イラクかイランで制作され、金地の紙の上に黒字のナスフ体で書かれた唯一の写本のファクシミリ版です。現代でも幅広く使われるナスフ体は、コーラン等の写本における一般的な書法であった、角張ったクーフィー体に代わる書体として、スルス体から派生し、十世紀にアッバース朝の大臣を努めた中世イスラーム世界を代表する能筆家イブン・ムクラ(886-940)により整備された正確に均整のとれた筆記体です。アラビア第一文字アリフの大きさを元に他の文字の比率を定め、次世代の筆耕者・中世書記官(カーティブ)のイブン・アル=バウワーブ(?-1022)やヤークート・アル=ムスタアスィミー(?-1298)が、この数理的基準に基づいて発展を行いました。
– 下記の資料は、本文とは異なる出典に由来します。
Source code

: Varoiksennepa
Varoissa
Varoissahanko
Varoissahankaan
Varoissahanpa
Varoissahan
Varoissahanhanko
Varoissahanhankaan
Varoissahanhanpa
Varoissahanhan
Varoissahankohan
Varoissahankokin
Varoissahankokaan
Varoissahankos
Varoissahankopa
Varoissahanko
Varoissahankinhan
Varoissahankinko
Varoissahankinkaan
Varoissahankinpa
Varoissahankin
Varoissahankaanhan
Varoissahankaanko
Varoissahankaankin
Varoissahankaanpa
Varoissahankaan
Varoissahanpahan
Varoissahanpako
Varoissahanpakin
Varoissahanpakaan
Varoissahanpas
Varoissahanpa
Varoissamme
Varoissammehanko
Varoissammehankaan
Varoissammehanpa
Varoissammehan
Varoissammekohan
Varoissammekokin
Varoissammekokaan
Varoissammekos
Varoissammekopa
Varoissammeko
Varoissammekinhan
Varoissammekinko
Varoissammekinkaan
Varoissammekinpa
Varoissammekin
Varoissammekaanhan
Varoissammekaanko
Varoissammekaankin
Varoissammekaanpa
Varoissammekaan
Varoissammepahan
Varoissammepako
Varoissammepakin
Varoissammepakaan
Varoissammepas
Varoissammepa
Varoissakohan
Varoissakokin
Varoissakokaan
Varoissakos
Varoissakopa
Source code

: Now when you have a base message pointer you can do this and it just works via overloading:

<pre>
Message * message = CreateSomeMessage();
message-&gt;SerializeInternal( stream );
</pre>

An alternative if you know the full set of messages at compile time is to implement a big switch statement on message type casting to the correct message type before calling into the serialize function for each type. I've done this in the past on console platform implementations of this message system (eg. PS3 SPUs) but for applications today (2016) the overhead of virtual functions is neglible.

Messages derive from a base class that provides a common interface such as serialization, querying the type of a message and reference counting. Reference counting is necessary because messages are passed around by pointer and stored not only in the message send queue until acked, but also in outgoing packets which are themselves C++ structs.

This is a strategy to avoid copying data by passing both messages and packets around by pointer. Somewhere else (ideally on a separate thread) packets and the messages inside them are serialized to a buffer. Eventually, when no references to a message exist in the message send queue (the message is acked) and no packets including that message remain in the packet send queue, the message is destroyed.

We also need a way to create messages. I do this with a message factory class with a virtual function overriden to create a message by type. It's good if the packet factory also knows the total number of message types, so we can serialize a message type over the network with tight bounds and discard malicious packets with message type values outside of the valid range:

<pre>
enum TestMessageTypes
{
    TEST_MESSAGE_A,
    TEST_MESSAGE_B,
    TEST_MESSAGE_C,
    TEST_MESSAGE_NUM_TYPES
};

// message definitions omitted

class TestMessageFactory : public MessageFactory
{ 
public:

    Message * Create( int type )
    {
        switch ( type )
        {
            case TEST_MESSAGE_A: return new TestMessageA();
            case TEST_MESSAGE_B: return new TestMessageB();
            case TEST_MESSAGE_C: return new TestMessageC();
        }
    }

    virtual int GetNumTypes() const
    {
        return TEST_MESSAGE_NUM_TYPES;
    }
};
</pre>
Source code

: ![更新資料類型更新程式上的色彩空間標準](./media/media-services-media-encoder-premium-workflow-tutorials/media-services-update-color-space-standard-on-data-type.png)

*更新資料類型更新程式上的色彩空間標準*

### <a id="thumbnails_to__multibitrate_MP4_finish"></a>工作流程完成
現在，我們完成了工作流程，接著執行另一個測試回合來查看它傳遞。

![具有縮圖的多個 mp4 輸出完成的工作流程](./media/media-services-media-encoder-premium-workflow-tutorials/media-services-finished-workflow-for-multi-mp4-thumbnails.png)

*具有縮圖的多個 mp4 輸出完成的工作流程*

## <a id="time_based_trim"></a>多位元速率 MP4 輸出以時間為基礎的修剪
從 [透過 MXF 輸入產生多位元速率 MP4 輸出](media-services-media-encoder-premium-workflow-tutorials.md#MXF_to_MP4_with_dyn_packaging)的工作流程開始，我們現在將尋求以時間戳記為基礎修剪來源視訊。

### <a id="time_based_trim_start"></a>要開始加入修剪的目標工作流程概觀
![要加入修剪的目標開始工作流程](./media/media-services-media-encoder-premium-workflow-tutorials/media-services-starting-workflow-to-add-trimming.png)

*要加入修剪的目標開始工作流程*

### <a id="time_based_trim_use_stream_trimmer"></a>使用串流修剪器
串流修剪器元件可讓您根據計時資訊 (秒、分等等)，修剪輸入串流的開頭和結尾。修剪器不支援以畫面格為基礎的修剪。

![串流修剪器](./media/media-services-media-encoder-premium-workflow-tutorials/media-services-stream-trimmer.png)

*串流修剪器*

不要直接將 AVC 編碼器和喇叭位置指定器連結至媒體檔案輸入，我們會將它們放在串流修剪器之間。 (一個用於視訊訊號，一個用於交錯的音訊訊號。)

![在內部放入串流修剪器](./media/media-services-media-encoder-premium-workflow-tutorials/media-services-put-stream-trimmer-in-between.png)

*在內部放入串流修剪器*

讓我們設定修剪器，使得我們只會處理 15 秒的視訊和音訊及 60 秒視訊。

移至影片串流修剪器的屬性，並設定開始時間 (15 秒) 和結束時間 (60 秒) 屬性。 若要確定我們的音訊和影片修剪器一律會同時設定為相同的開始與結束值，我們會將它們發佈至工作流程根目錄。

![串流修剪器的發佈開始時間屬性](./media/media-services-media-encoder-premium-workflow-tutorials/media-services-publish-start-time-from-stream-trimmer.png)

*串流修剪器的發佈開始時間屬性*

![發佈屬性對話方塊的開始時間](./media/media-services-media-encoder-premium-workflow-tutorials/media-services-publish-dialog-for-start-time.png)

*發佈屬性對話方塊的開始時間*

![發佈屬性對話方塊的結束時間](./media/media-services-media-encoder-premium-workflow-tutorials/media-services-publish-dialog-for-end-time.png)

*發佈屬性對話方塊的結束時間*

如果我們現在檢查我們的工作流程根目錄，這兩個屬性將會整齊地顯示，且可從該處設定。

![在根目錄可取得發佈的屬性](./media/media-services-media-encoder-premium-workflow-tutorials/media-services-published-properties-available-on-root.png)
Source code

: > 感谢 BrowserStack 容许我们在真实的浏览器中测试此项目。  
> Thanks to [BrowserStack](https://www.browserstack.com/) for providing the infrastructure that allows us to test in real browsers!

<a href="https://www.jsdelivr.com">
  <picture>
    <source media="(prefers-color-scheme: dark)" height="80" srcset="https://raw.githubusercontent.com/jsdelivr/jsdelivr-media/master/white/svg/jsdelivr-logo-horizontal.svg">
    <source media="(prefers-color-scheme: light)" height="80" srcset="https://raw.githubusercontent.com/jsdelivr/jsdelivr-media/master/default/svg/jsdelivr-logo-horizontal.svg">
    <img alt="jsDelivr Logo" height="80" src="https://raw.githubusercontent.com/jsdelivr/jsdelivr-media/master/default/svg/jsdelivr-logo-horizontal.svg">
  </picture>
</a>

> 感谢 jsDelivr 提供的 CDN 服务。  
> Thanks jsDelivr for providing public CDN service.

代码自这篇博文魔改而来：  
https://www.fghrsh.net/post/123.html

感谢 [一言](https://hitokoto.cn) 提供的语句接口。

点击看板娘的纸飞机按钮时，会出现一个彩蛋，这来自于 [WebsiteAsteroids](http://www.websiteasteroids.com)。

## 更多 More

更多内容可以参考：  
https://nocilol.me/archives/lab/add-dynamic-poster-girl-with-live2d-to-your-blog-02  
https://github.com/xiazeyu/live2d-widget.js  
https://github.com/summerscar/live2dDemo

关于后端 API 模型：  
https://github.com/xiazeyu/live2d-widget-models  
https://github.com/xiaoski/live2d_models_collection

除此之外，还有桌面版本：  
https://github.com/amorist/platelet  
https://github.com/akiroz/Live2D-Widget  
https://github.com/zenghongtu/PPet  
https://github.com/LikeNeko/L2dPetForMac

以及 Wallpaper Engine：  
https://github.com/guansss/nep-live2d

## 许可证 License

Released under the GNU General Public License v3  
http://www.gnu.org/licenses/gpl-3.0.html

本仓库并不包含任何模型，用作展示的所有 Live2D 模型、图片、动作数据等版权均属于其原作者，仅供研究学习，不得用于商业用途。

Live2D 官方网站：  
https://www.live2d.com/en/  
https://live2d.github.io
巻頭の彩飾ページは、八角形、星形、四葉形、円形文字盤等の幾何学的パターンを配し、スーラの見出し文字はクーフィー体も多く、青、白、赤茶色のフローラルの枠やアラベスクで飾られ、本文は母音符号がふられ、小花模様で章句が区切られ、余白の装飾は一部失われています。写本のスタイルには、バスマラの配置や、その中の極度に引き伸ばされた文字や、文字の僅かな左傾斜、色使いに、アル=バウワーブ派の特徴が色濃く見られます。1967年には、バイエルン州立図書館の書物・写本修復研究所により、この書派の特徴に重点をおきつつ、金を惜しみなく使った写本の復元修復が行われました。

特記事項

その他書誌事項:4to (26 x 18 cm). 183 ff. Arabic text in 18-19 lines black Naskhi script on gold color paper, twenties-century leather binding. With a commentary volume in German/English. Facsimile Edition. Limited to 480 copies.